*** Block opens ***

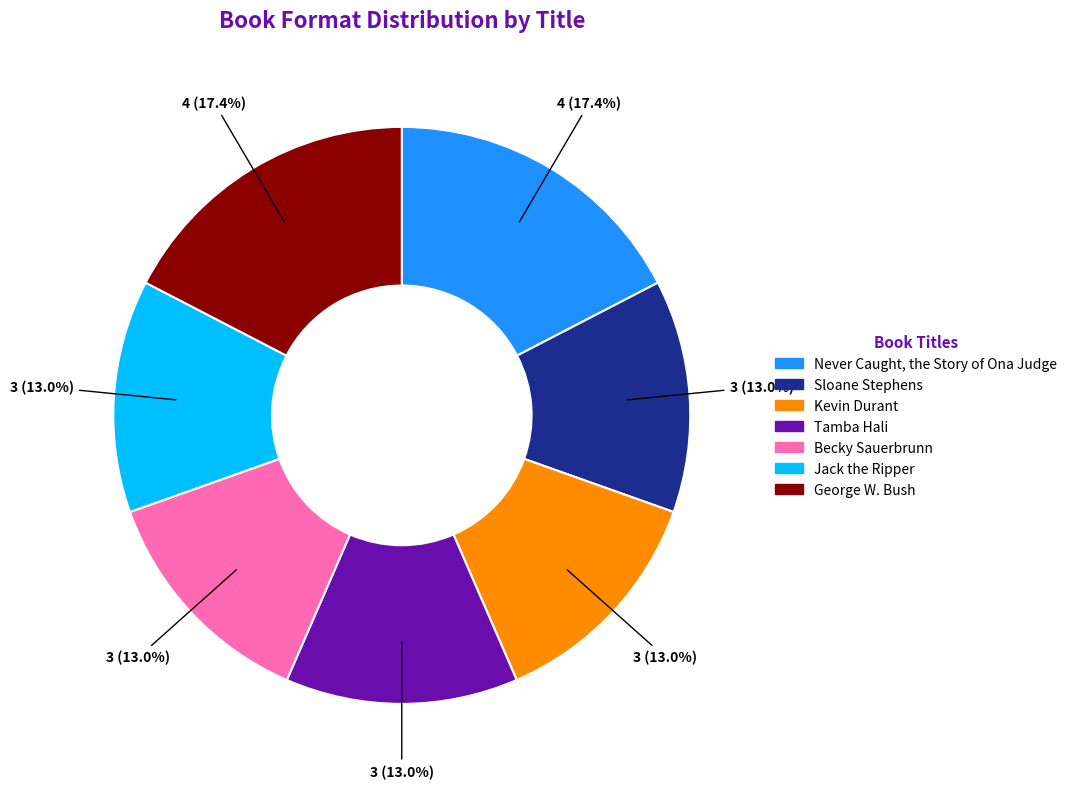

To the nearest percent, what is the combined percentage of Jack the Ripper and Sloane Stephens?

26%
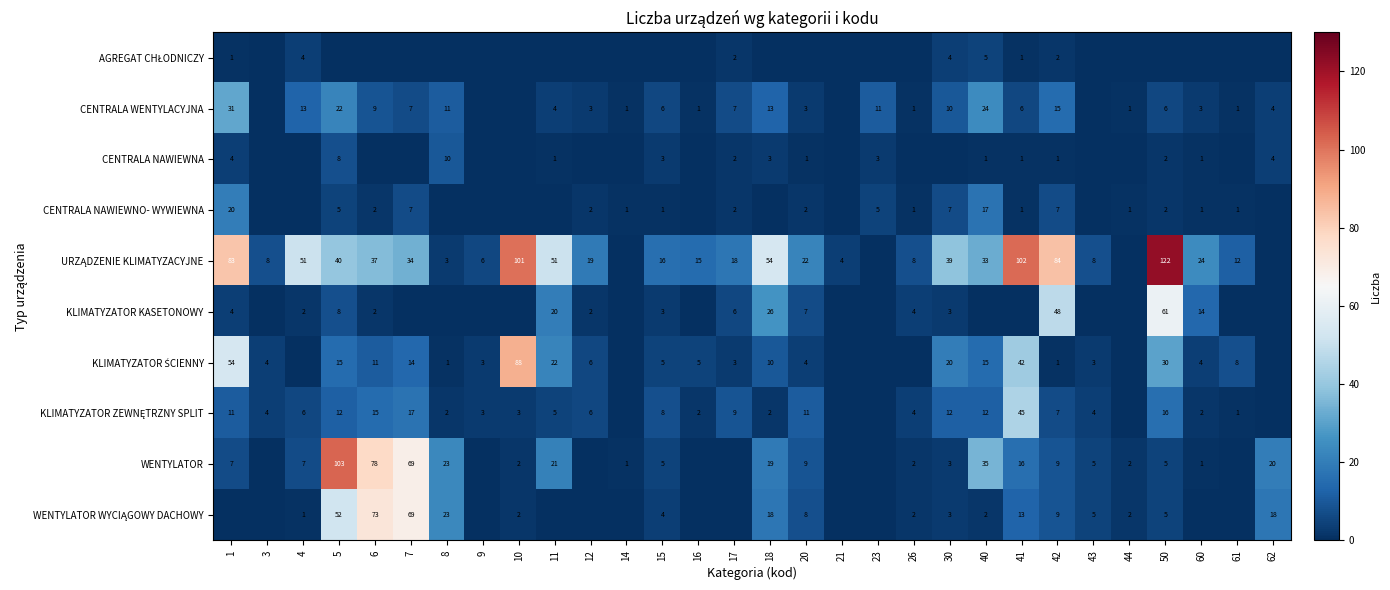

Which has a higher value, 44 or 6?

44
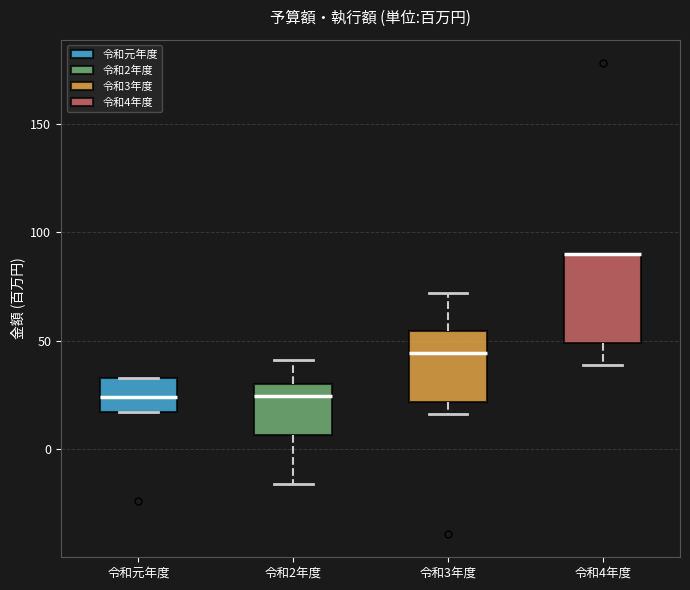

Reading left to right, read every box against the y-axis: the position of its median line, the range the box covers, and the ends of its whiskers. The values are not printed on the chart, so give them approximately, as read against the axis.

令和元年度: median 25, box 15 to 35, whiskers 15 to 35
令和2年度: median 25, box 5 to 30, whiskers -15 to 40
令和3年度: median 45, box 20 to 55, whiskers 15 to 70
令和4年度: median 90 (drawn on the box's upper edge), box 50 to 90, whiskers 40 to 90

*** Block closes ***

_How to complete this task_
Copy all of the rows above word for word, leaving out the pictures.

_Solution_
To the nearest percent, what is the combined percentage of Jack the Ripper and Sloane Stephens?

26%

Which has a higher value, 44 or 6?

44

Reading left to right, read every box against the y-axis: the position of its median line, the range the box covers, and the ends of its whiskers. The values are not printed on the chart, so give them approximately, as read against the axis.

令和元年度: median 25, box 15 to 35, whiskers 15 to 35
令和2年度: median 25, box 5 to 30, whiskers -15 to 40
令和3年度: median 45, box 20 to 55, whiskers 15 to 70
令和4年度: median 90 (drawn on the box's upper edge), box 50 to 90, whiskers 40 to 90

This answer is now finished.